As far as I know there are no "arrow flight" differences between RH or LH helical for a right or left handed archer. However there is an advantage of using RH helical... the spin induced by RH helical prevents the tips from loosening upon impact with the target. In fact, each shot actually helps tighten them. Since switching to RH helical, I've never had a tip loosen up on me like I did with straight fletch.


----------



## bfisher (Nov 30, 2002)

BarneySlayer said:


> Maybe I'm not visualizing something.
> 
> Are you talking about the twist of the vane itself?
> 
> ...



Squid......... any one of various 10 armed (tenticles) Cephalopods found in 
the oceans, often used for bait. Distantly related to Octopus 
and Cuttlefish.


----------



## SandSquid (Sep 2, 2008)

bfisher said:


> Squid......... any one of various 10 armed (tenticles) Cephalopods found in
> the oceans, often used for bait. Distantly related to Octopus
> and Cuttlefish.


Or the nickname for a member of the US Navy. The Sand Squid it the Sailor sent into a hot dry sandy combat zone in the Middle East.


----------



## stevewmn (Apr 21, 2009)

dmr said:


> As far as I know there are no "arrow flight" differences between RH or LH helical for a right or left handed archer. However there is an advantage of using RH helical... the spin induced by RH helical prevents the tips from loosening upon impact with the target. In fact, each shot actually helps tighten them. Since switching to RH helical, I've never had a tip loosen up on me like I did with straight fletch.


Really? It hasn't made a bit of difference to me. Putting some string wax or soap on the threads makes a big difference but a helical vane doesn't.


----------



## BarneySlayer (Feb 28, 2009)

SandSquid said:


> Or the nickname for a member of the US Navy. The Sand Squid it the Sailor sent into a hot dry sandy combat zone in the Middle East.


Ah, okay.
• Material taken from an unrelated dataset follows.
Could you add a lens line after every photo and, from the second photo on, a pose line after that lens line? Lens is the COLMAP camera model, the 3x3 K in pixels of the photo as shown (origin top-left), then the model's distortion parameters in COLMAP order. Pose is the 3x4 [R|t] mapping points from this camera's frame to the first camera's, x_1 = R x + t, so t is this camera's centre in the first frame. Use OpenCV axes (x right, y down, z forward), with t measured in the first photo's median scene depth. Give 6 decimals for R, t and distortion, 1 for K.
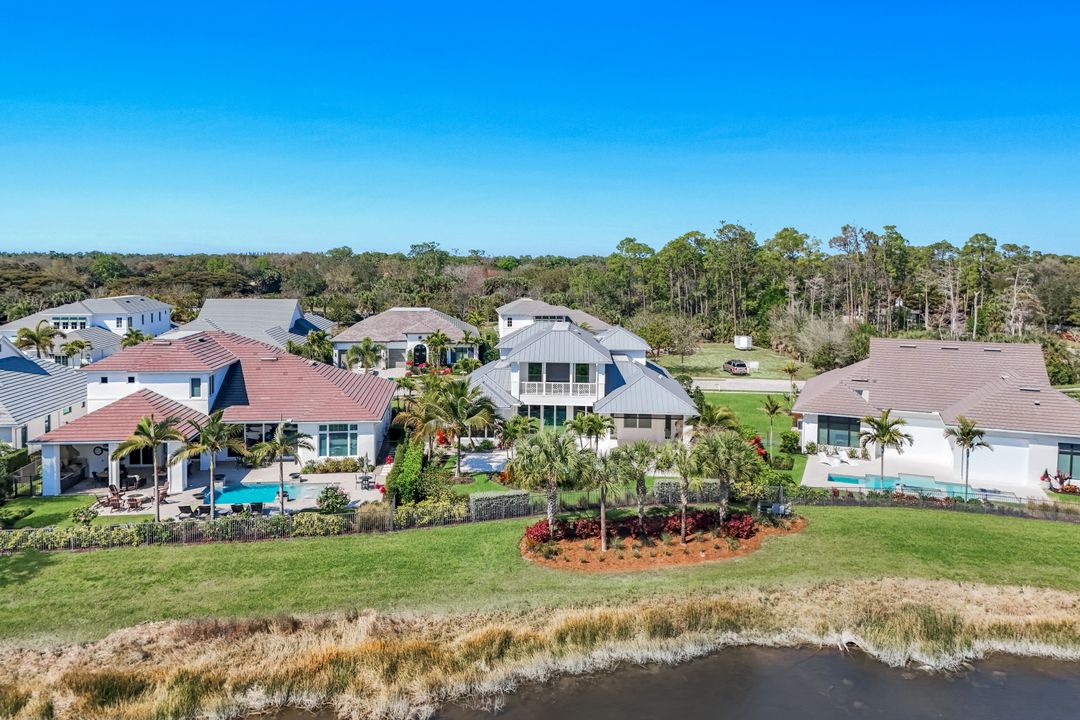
lens RADIAL K [[801.7, 0, 540.0], [0, 801.7, 360.0], [0, 0, 1]] dist [0.038785, -0.002803]
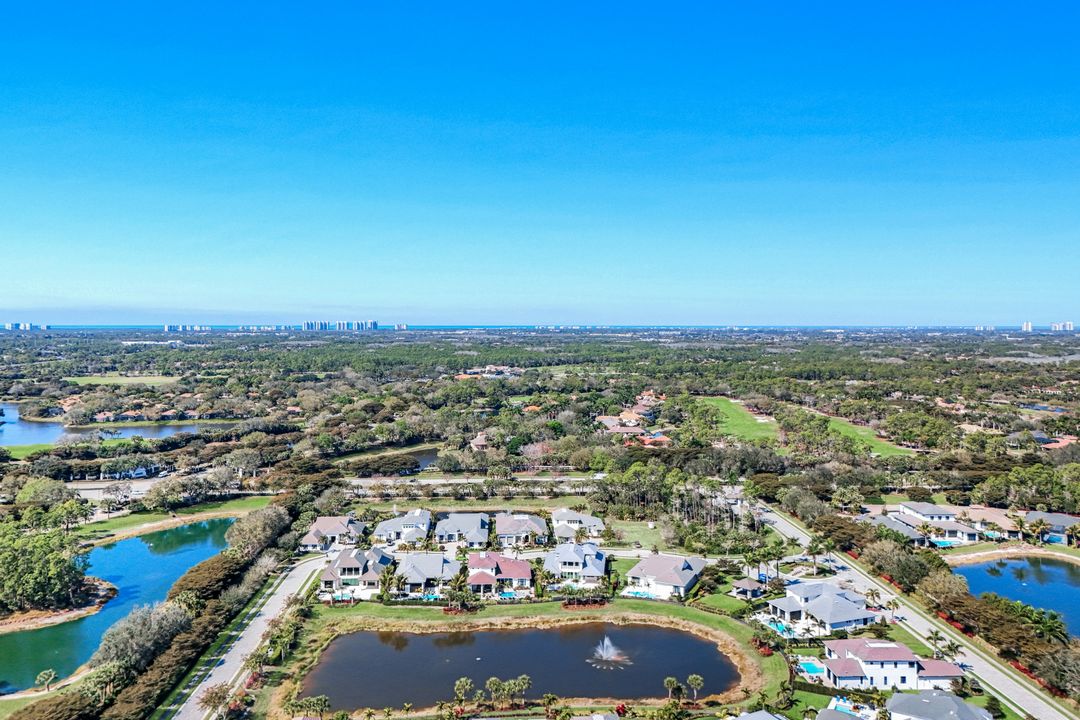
lens RADIAL K [[801.7, 0, 540.0], [0, 801.7, 360.0], [0, 0, 1]] dist [0.038785, -0.002803]
pose [[0.998440, -0.001965, -0.055806, 0.098588], [-0.002310, 0.997071, -0.076449, -0.724142], [0.055793, 0.076458, 0.995511, -3.258573]]
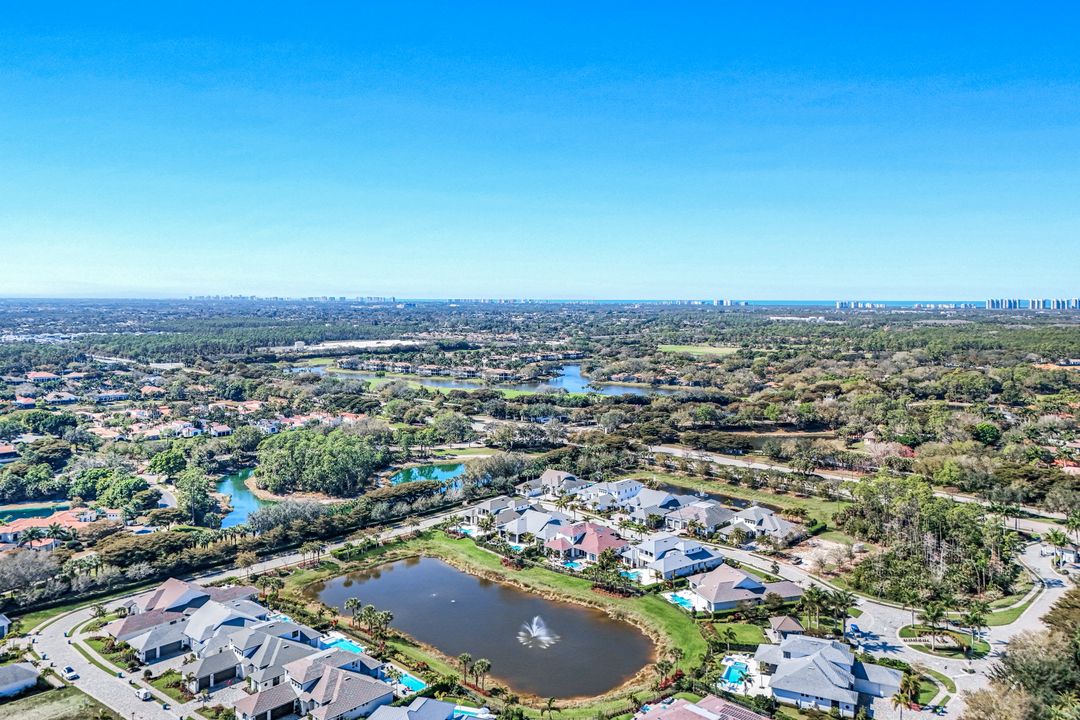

That's the squid I was asking about.

The other kind are yummy fried, so I know about them


----------



## skahunter831 (Mar 20, 2009)

i dont get the intersection thing...if the vane is glued to the arrow, then we're only talking about the surface of the arrow. 

if the vane is straight-fletched perfectly parallel with the arrow, then when you look from the side the base of the vane will be "straight" (i.e., the base is also parallel to the arrow). . however, i think if the vane is not perfectly parallel with the arrow (offset, helical, whatever), in order for the base of the vane to make full contact it must spiral around the arrow. it might not be all that noticable when using offset vanes, and the flexibility of the vane itself probably makes it seem "flat", but the rules of geometry require the spiral. 

offset is just helical-lite. 

unless someone's got a better answer...


----------